12 de julho de 2016

Como as crianças são afetadas pelo encarceramento em massa no Brasil?

Michael Mary Nolan, presidente do ITTC (Instituto Terra, Trabalho e Cidadania), reflete sobre impactos do encarceramento feminino nos direitos das crianças e adolescentes no Brasil


Por Evelyn Nogueira*
Foto: Dora Martins

A relação das crianças e adolescentes com as prisões no Brasil vai muito além do debate em torno da redução da maioridade penal no país. De forma cada vez mais complexa, estão envolvidas com a situação dos presídios brasileiros.

Segundo o primeiro relatório nacional sobre a população penitenciária feminina no país, divulgado pelo Ministério da Justiça, entre 2000 e 2015 o número de mulheres presas cresceu em mais de 500%. Dados informam que 81% das mulheres presas atualmente são mães, e a maioria destas estão presas por porte ou tráfico de drogas.

Dentre essas mulheres, há dois perfis: mães solteiras que revendem drogas para o sustento da família e pessoas mais velhas que tem filhos consumidores, e foram presas por terem drogas em suas casas.

81% das mulheres presas atualmente são mães, e a maioria destas estão presas por porte ou tráfico de drogas

A advogada Michael Mary Nolan, presidente do ITTC (Instituto Terra, Trabalho e Cidadania), afirma que no momento que uma mulher é presa, o vínculo familiar é quebrado. Crianças ficam desamparadas pelo Estado e muitas vezes acabam se envolvendo no crime, levando até três gerações da mesma família à prisão por não terem acesso aos direitos necessários.

Recentemente, a partir dos esforços da Bancada BBB (Boi, Bala e Bíblia), os deputados tentam extinguir os direitos das crianças e adolescentes. A recente aprovação do PL 6583/13 – relatório que define família como o núcleo formado a partir da união estável de um homem com uma mulher – não visa somente o extermínio dos direitos LGBT+s, mas também das mães solteiras, dos avós que criam seus netos e assim por diante.

Nas palavras da professora Beatriz Abramides, a falta de reconhecimento dessas crianças perante ao estatuto gera a marginalização em sociedade.

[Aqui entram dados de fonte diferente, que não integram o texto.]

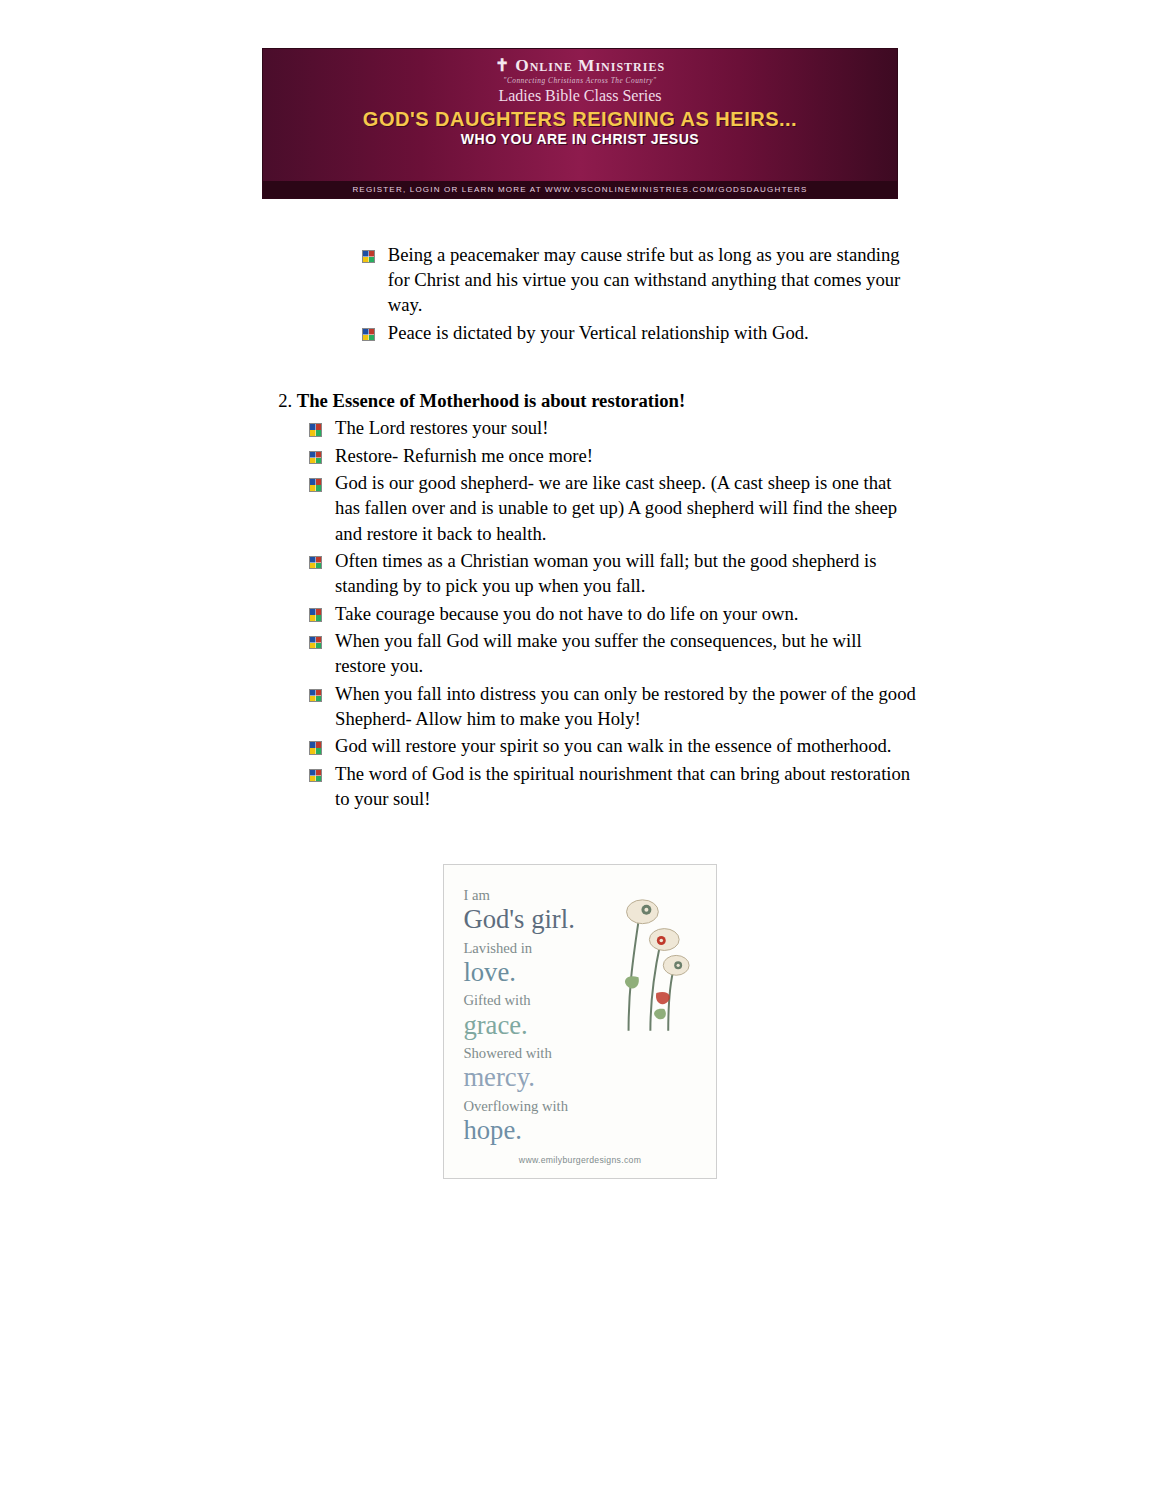✝ Online Ministries
"Connecting Christians Across The Country"
Ladies Bible Class Series
GOD'S DAUGHTERS REIGNING AS HEIRS...
WHO YOU ARE IN CHRIST JESUS
REGISTER, LOGIN OR LEARN MORE AT WWW.VSCONLINEMINISTRIES.COM/GODSDAUGHTERS
Being a peacemaker may cause strife but as long as you are standing for Christ and his virtue you can withstand anything that comes your way.
Peace is dictated by your Vertical relationship with God.
The Essence of Motherhood is about restoration!
The Lord restores your soul!
Restore- Refurnish me once more!
God is our good shepherd- we are like cast sheep. (A cast sheep is one that has fallen over and is unable to get up) A good shepherd will find the sheep and restore it back to health.
Often times as a Christian woman you will fall; but the good shepherd is standing by to pick you up when you fall.
Take courage because you do not have to do life on your own.
When you fall God will make you suffer the consequences, but he will restore you.
When you fall into distress you can only be restored by the power of the good Shepherd- Allow him to make you Holy!
God will restore your spirit so you can walk in the essence of motherhood.
The word of God is the spiritual nourishment that can bring about restoration to your soul!
I am
God's girl. Lavished in
love. Gifted with
grace. Showered with
mercy. Overflowing with
hope.
www.emilyburgerdesigns.com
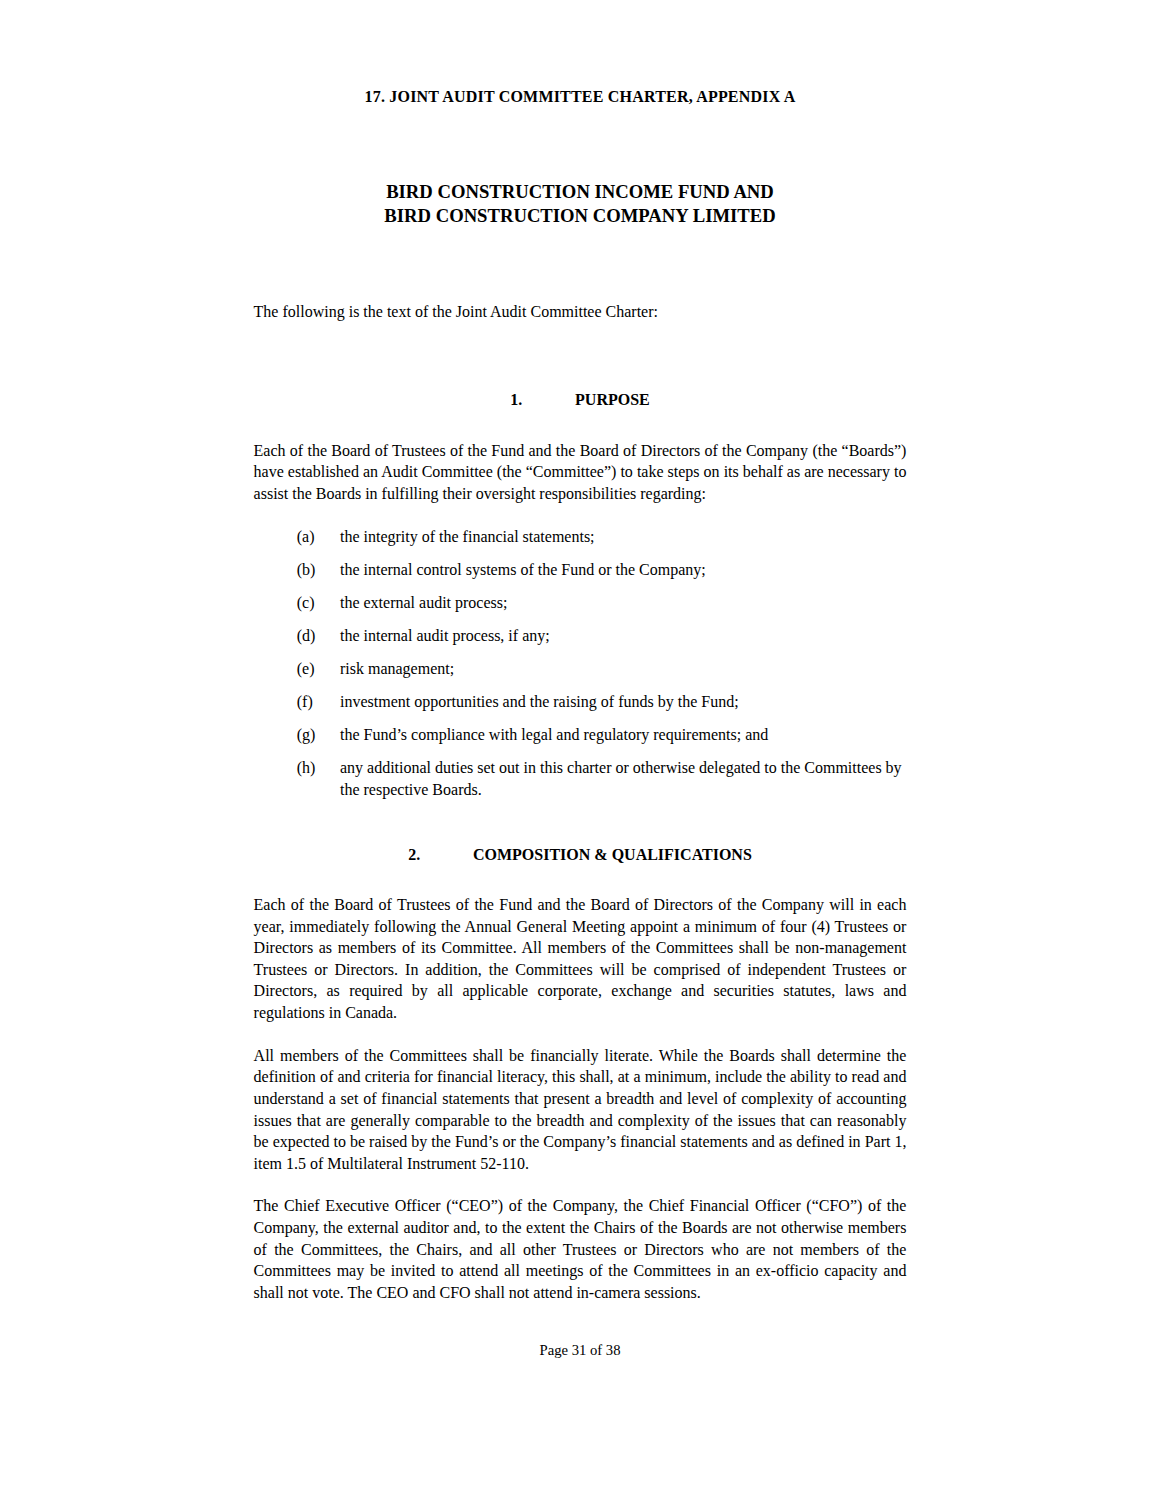17. JOINT AUDIT COMMITTEE CHARTER, APPENDIX A
BIRD CONSTRUCTION INCOME FUND AND
BIRD CONSTRUCTION COMPANY LIMITED
The following is the text of the Joint Audit Committee Charter:
1. PURPOSE
Each of the Board of Trustees of the Fund and the Board of Directors of the Company (the “Boards”) have established an Audit Committee (the “Committee”) to take steps on its behalf as are necessary to assist the Boards in fulfilling their oversight responsibilities regarding:
(a) the integrity of the financial statements;
(b) the internal control systems of the Fund or the Company;
(c) the external audit process;
(d) the internal audit process, if any;
(e) risk management;
(f) investment opportunities and the raising of funds by the Fund;
(g) the Fund’s compliance with legal and regulatory requirements; and
(h) any additional duties set out in this charter or otherwise delegated to the Committees by the respective Boards.
2. COMPOSITION & QUALIFICATIONS
Each of the Board of Trustees of the Fund and the Board of Directors of the Company will in each year, immediately following the Annual General Meeting appoint a minimum of four (4) Trustees or Directors as members of its Committee. All members of the Committees shall be non-management Trustees or Directors. In addition, the Committees will be comprised of independent Trustees or Directors, as required by all applicable corporate, exchange and securities statutes, laws and regulations in Canada.
All members of the Committees shall be financially literate. While the Boards shall determine the definition of and criteria for financial literacy, this shall, at a minimum, include the ability to read and understand a set of financial statements that present a breadth and level of complexity of accounting issues that are generally comparable to the breadth and complexity of the issues that can reasonably be expected to be raised by the Fund’s or the Company’s financial statements and as defined in Part 1, item 1.5 of Multilateral Instrument 52-110.
The Chief Executive Officer (“CEO”) of the Company, the Chief Financial Officer (“CFO”) of the Company, the external auditor and, to the extent the Chairs of the Boards are not otherwise members of the Committees, the Chairs, and all other Trustees or Directors who are not members of the Committees may be invited to attend all meetings of the Committees in an ex-officio capacity and shall not vote. The CEO and CFO shall not attend in-camera sessions.
Page 31 of 38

O direito das crianças e adolescentes tem sido cada vez mais sucateado e alternativas desumanas vem se tornando eficazes na visão judicial. A redução da maioridade penal, por exemplo, é apenas mais uma forma do Estado deixar de lidar com a educação infantil, e consideram mais fácil prender crianças – que ficarão confinadas no mesmo ambiente que adultos criminosos – do que educá-las.

No momento em que a mãe de uma criança é presa, o Estado não oferece qualquer tipo de amparo. As crianças passam a ser tão criminalizadas quanto suas mães e passam a ser excluídas do convívio social. Para Dra. Michael, essas famílias deveriam ter prioridade em programas sociais, como o Bolsa Família, para que essas crianças tenham o mínimo de apoio do Estado e não comprometam seus futuros por falta de estrutura familiar.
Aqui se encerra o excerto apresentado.